LA CIRCOLARE
Pensioni, buco colmato ed “esodati” salvati: l'Inps proroga gli scivoli per chi è rimasto a metà strada
L'Istituto nazionale di previdenza ha trovato una via d'uscita per migliaia di lavoratori rimasti in una terra di nessuno
L'Inps ha trovato una via d'uscita per migliaia di lavoratori rimasti in una terra di nessuno. La legge n. 199/2025 ha spostato in avanti i requisiti pensionistici — da uno a tre mesi — e questo ha creato un problema concreto: chi aveva già lasciato il lavoro contando su una data precisa si è ritrovato con il periodo di esodo esaurito e la pensione ancora irraggiungibile. Un buco, in sostanza, tra la fine dell'ammortizzatore e l'inizio dell'assegno previdenziale.

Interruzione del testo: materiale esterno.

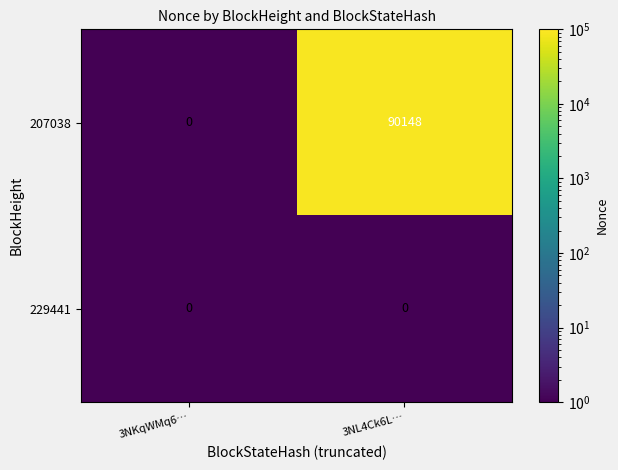

What is the difference between the highest and lowest values at 3NL4Ck6L…?

90148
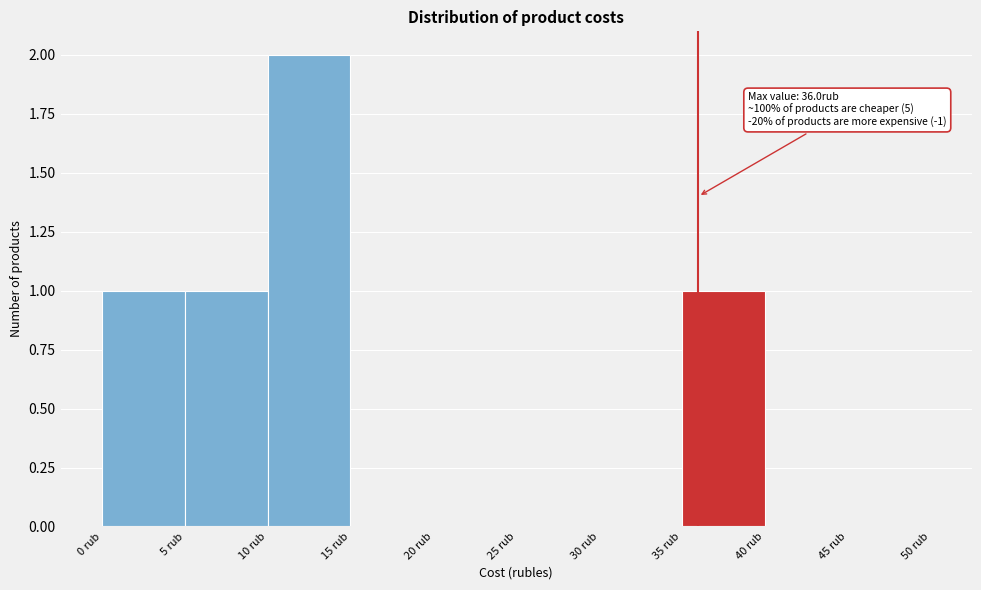

Which range on the x-axis has the tallest bar?

10 to 15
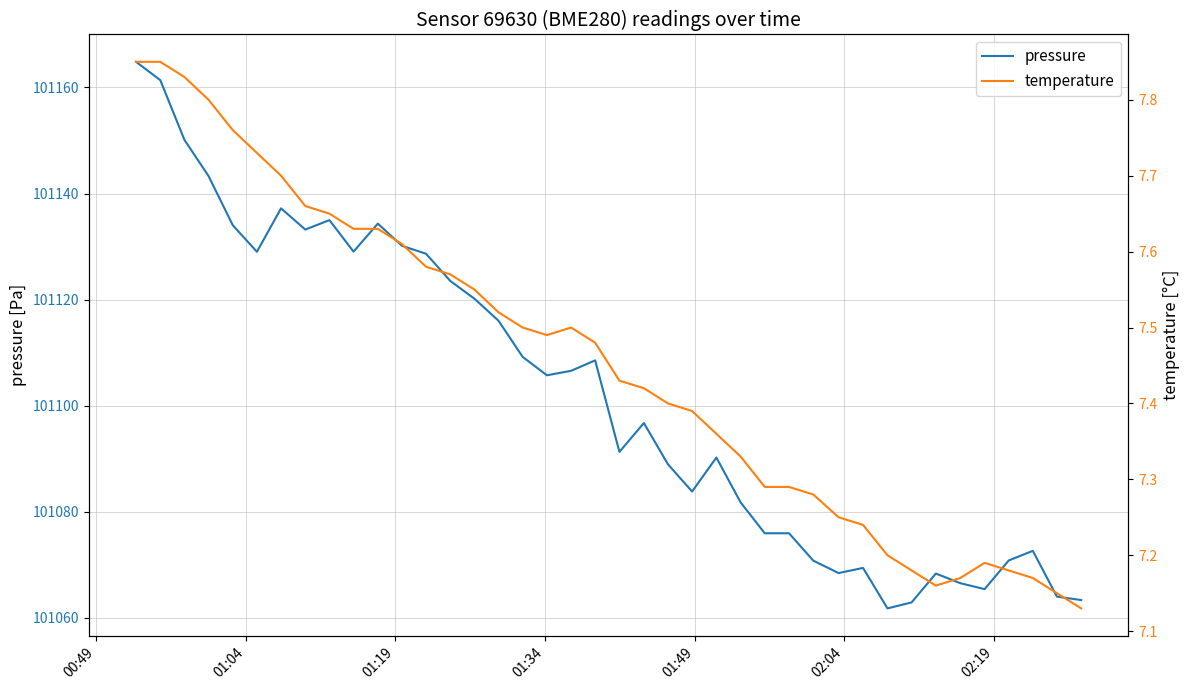

True or false: temperature and pressure intersect in this chart.

False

Con una nuova circolare, l'istituto ha stabilito che gli assegni straordinari, le isopensioni e le indennità di espansione potranno essere prolungati fino alla nuova data di pensionamento, anche oltre i limiti ordinari — attualmente fissati in 4, 5 o 7 anni a seconda della tipologia. Non si tratta di una sanatoria generale, ma di una tutela mirata: l'obiettivo dichiarato è non penalizzare chi, per colpa di uno slittamento normativo di cui non porta alcuna responsabilità, avrebbe altrimenti perso la copertura.
La circolare individua due categorie specificamente tutelate. La prima comprende i lavoratori che, sulla base dei requisiti e delle stime in vigore fino al 2025, hanno cessato l'attività entro il 31 gennaio 2026. La seconda riguarda chi nel 2026 è già coinvolto dall'allungamento delle finestre pensionistiche perché iscritto alle Casse dei dipendenti pubblici — Cpdel, Cps, Cpi e Cpug. Per entrambi i gruppi, il prolungamento dello scivolo evita che il cambio delle regole in corsa si trasformi in un danno economico diretto.
L'Inps definisce la soluzione «un'interpretazione evolutiva» della normativa speciale, costruita per rispondere in modo sistematico alle casistiche emerse nel tempo. In parole più semplici: la norma non prevedeva esplicitamente questo caso, ma l'istituto ha scelto di estendere le tutele piuttosto che lasciare i lavoratori scoperti. Una scelta che, per chi aspettava da mesi una risposta, vale quanto una circolare.